WORK REQUIRED :: Copy the records below in full and leave every image out of the copy.

THE DATA ::
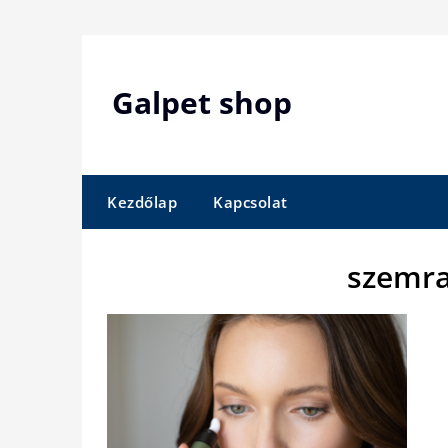
Skip
to
content
Galpet shop
Kezdőlap
Kapcsolat
szemr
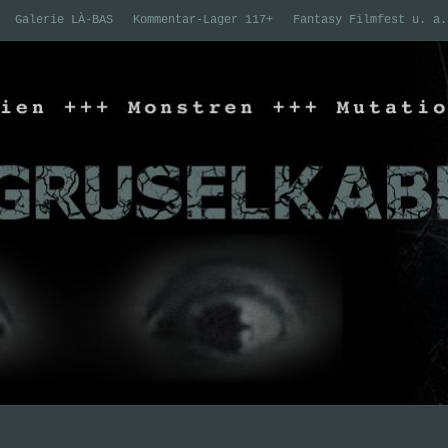
Galerie LÀ-BAS
Kommentar-Lager 117+
Fantasy Filmfest u. a.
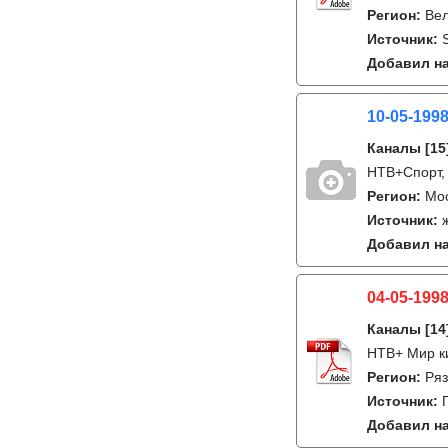
Регион:
Ве
Источник:
Добавил на
10-05-199
Каналы
[15
НТВ+Спорт,
Регион:
Мо
Источник:
Добавил на
04-05-1998
Каналы
[14
НТВ+ Мир к
Регион:
Ряз
Источник:
Добавил на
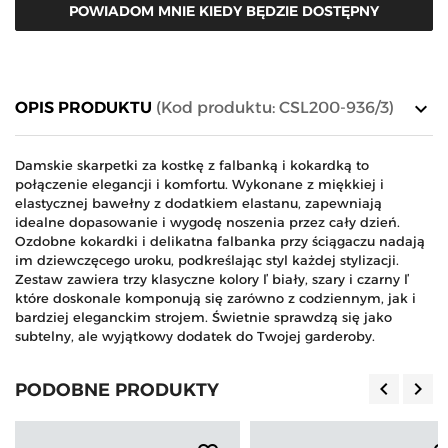
POWIADOM MNIE KIEDY BĘDZIE DOSTĘPNY
keyboard_arrow_down
OPIS PRODUKTU
(Kod produktu: CSL200-936/3)
Damskie skarpetki za kostkę z falbanką i kokardką to
połączenie elegancji i komfortu. Wykonane z miękkiej i
elastycznej bawełny z dodatkiem elastanu, zapewniają
idealne dopasowanie i wygodę noszenia przez cały dzień.
Ozdobne kokardki i delikatna falbanka przy ściągaczu nadają
im dziewczęcego uroku, podkreślając styl każdej stylizacji.
Zestaw zawiera trzy klasyczne kolory ľ biały, szary i czarny ľ
które doskonale komponują się zarówno z codziennym, jak i
bardziej eleganckim strojem. Świetnie sprawdzą się jako
subtelny, ale wyjątkowy dodatek do Twojej garderoby.
keyboard_arrow_left
keyboard_arrow_right
PODOBNE PRODUKTY
Poprzedn
Nas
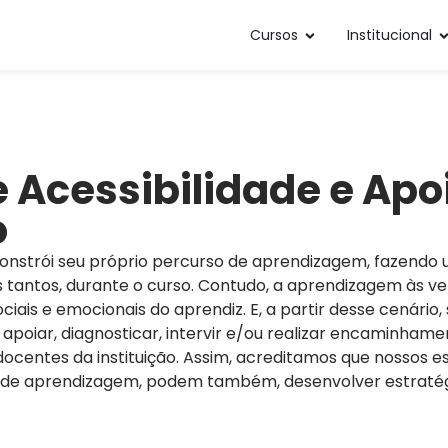
Cursos
Institucional
 Acessibilidade e Apo
o
constrói seu próprio percurso de aprendizagem, fazendo 
tantos, durante o curso. Contudo, a aprendizagem às ve
ciais e emocionais do aprendiz. E, a partir desse cenário,
apoiar, diagnosticar, intervir e/ou realizar encaminham
ocentes da instituição. Assim, acreditamos que nossos 
s de aprendizagem, podem também, desenvolver estratégi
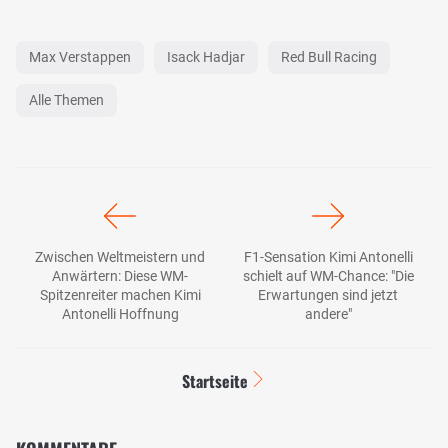
Max Verstappen
Isack Hadjar
Red Bull Racing
Alle Themen
Zwischen Weltmeistern und
F1-Sensation Kimi Antonelli
Anwärtern: Diese WM-
schielt auf WM-Chance: "Die
Spitzenreiter machen Kimi
Erwartungen sind jetzt
Antonelli Hoffnung
andere"
Startseite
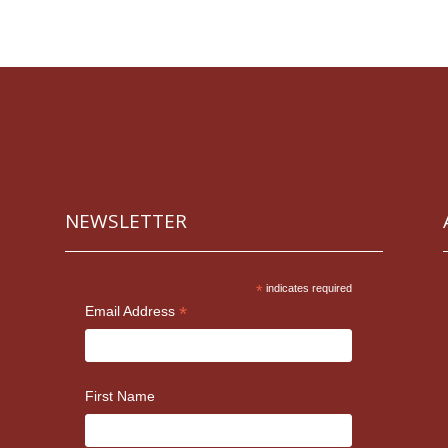
NEWSLETTER
*
indicates required
*
Email Address
First Name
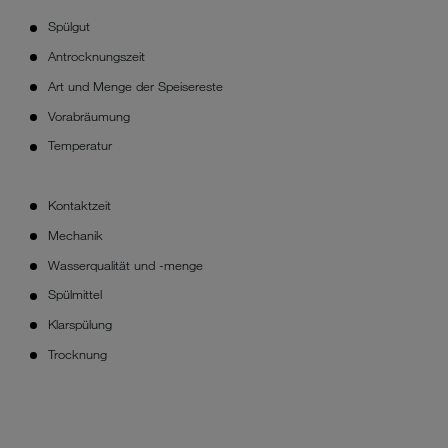
Spülgut
Antrocknungszeit
Art und Menge der Speisereste
Vorabräumung
Temperatur
Kontaktzeit
Mechanik
Wasserqualität und -menge
Spülmittel
Klarspülung
Trocknung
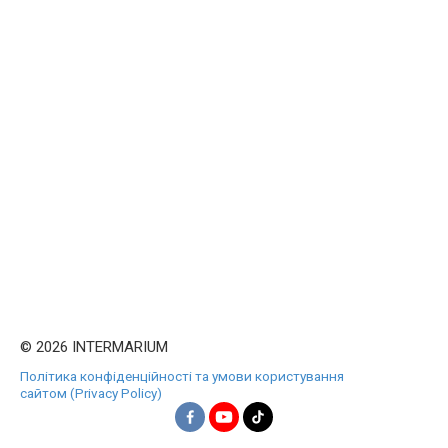
© 2026 INTERMARIUM
Політика конфіденційності та умови користування
сайтом (Privacy Policy)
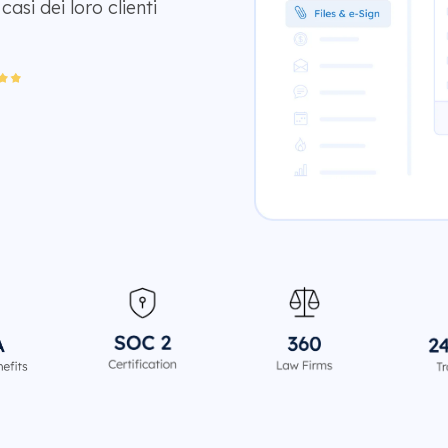
asi dei loro clienti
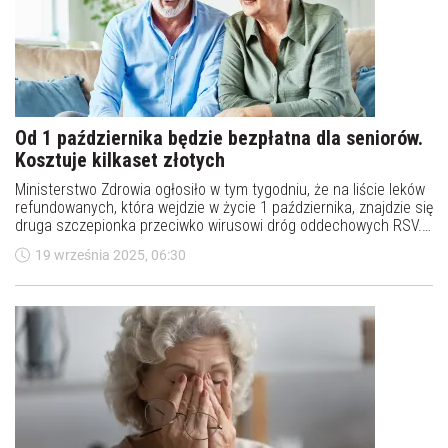
Od 1 października będzie bezpłatna dla seniorów.
Kosztuje kilkaset złotych
Ministerstwo Zdrowia ogłosiło w tym tygodniu, że na liście leków
refundowanych, która wejdzie w życie 1 października, znajdzie się
druga szczepionka przeciwko wirusowi dróg oddechowych RSV.
Dla pacjentów po 60. roku życia preparat Arexvy będzie dostępny
19 września 2025, 06:30
ze zniżką, a po 65 roku życia będzie można zaszczepić się
bezpłatnie.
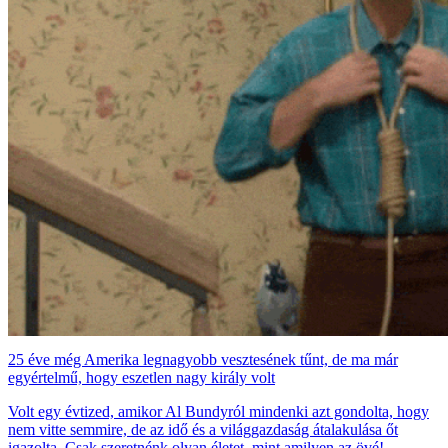
25 éve még Amerika legnagyobb vesztesének tűnt, de ma már
egyértelmű, hogy eszetlen nagy király volt
Volt egy évtized, amikor Al Bundyról mindenki azt gondolta, hogy
nem vitte semmire, de az idő és a világgazdaság átalakulása őt
igazolta. Csak szeretnénk olyan életet, mint amilyen az övé!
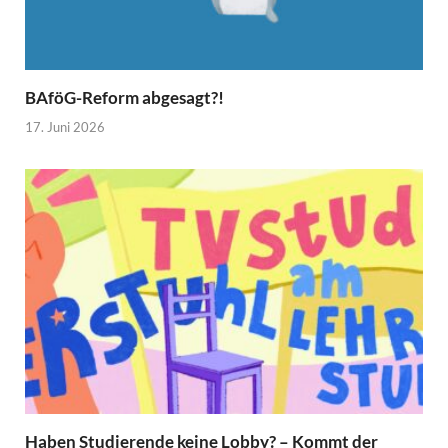
BAföG-Reform abgesagt?!
17. Juni 2026
Haben Studierende keine Lobby? – Kommt der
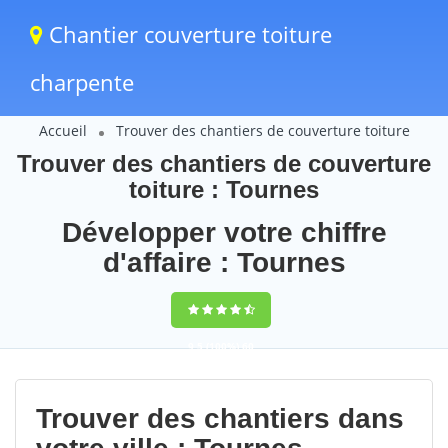
Chantier couverture toiture
charpente
Accueil
Trouver des chantiers de couverture toiture
Trouver des chantiers de couverture
toiture : Tournes
Développer votre chiffre
d'affaire : Tournes
9,5
(100%)
60
votes
Trouver des chantiers dans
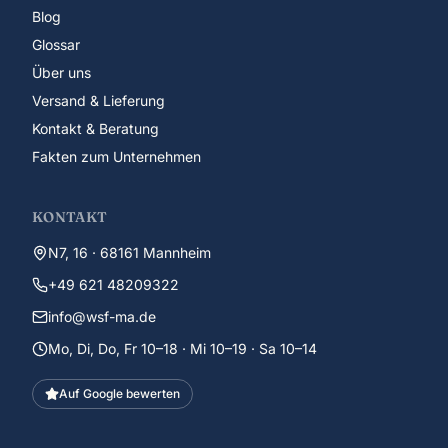
Blog
Glossar
Über uns
Versand & Lieferung
Kontakt & Beratung
Fakten zum Unternehmen
KONTAKT
N7, 16 · 68161 Mannheim
+49 621 48209322
info@wsf-ma.de
Mo, Di, Do, Fr 10–18 · Mi 10–19 · Sa 10–14
Auf Google bewerten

OUTPUT ::
Skip
to
content
Galpet shop
Kezdőlap
Kapcsolat
szemr
Galerie LÀ-BAS
Kommentar-Lager 117+
Fantasy Filmfest u. a.
Регион:
Ве
Источник:
Добавил на
10-05-199
Каналы
[15
НТВ+Спорт,
Регион:
Мо
Источник:
Добавил на
04-05-1998
Каналы
[14
НТВ+ Мир к
Регион:
Ряз
Источник:
Добавил на
POWIADOM MNIE KIEDY BĘDZIE DOSTĘPNY
keyboard_arrow_down
OPIS PRODUKTU
(Kod produktu: CSL200-936/3)
Damskie skarpetki za kostkę z falbanką i kokardką to
połączenie elegancji i komfortu. Wykonane z miękkiej i
elastycznej bawełny z dodatkiem elastanu, zapewniają
idealne dopasowanie i wygodę noszenia przez cały dzień.
Ozdobne kokardki i delikatna falbanka przy ściągaczu nadają
im dziewczęcego uroku, podkreślając styl każdej stylizacji.
Zestaw zawiera trzy klasyczne kolory ľ biały, szary i czarny ľ
które doskonale komponują się zarówno z codziennym, jak i
bardziej eleganckim strojem. Świetnie sprawdzą się jako
subtelny, ale wyjątkowy dodatek do Twojej garderoby.
keyboard_arrow_left
keyboard_arrow_right
PODOBNE PRODUKTY
Poprzedn
Nas
Cursos
Institucional
 Acessibilidade e Apo
o
constrói seu próprio percurso de aprendizagem, fazendo 
tantos, durante o curso. Contudo, a aprendizagem às ve
ciais e emocionais do aprendiz. E, a partir desse cenário,
apoiar, diagnosticar, intervir e/ou realizar encaminham
ocentes da instituição. Assim, acreditamos que nossos 
s de aprendizagem, podem também, desenvolver estratégi
Max Verstappen
Isack Hadjar
Red Bull Racing
Alle Themen
Zwischen Weltmeistern und
F1-Sensation Kimi Antonelli
Anwärtern: Diese WM-
schielt auf WM-Chance: "Die
Spitzenreiter machen Kimi
Erwartungen sind jetzt
Antonelli Hoffnung
andere"
Startseite
NEWSLETTER
*
indicates required
*
Email Address
First Name
Spülgut
Antrocknungszeit
Art und Menge der Speisereste
Vorabräumung
Temperatur
Kontaktzeit
Mechanik
Wasserqualität und -menge
Spülmittel
Klarspülung
Trocknung
© 2026 INTERMARIUM
Політика конфіденційності та умови користування
сайтом (Privacy Policy)
asi dei loro clienti
Od 1 października będzie bezpłatna dla seniorów.
Kosztuje kilkaset złotych
Ministerstwo Zdrowia ogłosiło w tym tygodniu, że na liście leków
refundowanych, która wejdzie w życie 1 października, znajdzie się
druga szczepionka przeciwko wirusowi dróg oddechowych RSV.
Dla pacjentów po 60. roku życia preparat Arexvy będzie dostępny
19 września 2025, 06:30
ze zniżką, a po 65 roku życia będzie można zaszczepić się
bezpłatnie.
25 éve még Amerika legnagyobb vesztesének tűnt, de ma már
egyértelmű, hogy eszetlen nagy király volt
Volt egy évtized, amikor Al Bundyról mindenki azt gondolta, hogy
nem vitte semmire, de az idő és a világgazdaság átalakulása őt
igazolta. Csak szeretnénk olyan életet, mint amilyen az övé!
BAföG-Reform abgesagt?!
17. Juni 2026
Haben Studierende keine Lobby? – Kommt der
Chantier couverture toiture
charpente
Accueil
Trouver des chantiers de couverture toiture
Trouver des chantiers de couverture
toiture : Tournes
Développer votre chiffre
d'affaire : Tournes
9,5
(100%)
60
votes
Trouver des chantiers dans
Blog
Glossar
Über uns
Versand & Lieferung
Kontakt & Beratung
Fakten zum Unternehmen
KONTAKT
N7, 16 · 68161 Mannheim
+49 621 48209322
info@wsf-ma.de
Mo, Di, Do, Fr 10–18 · Mi 10–19 · Sa 10–14
Auf Google bewerten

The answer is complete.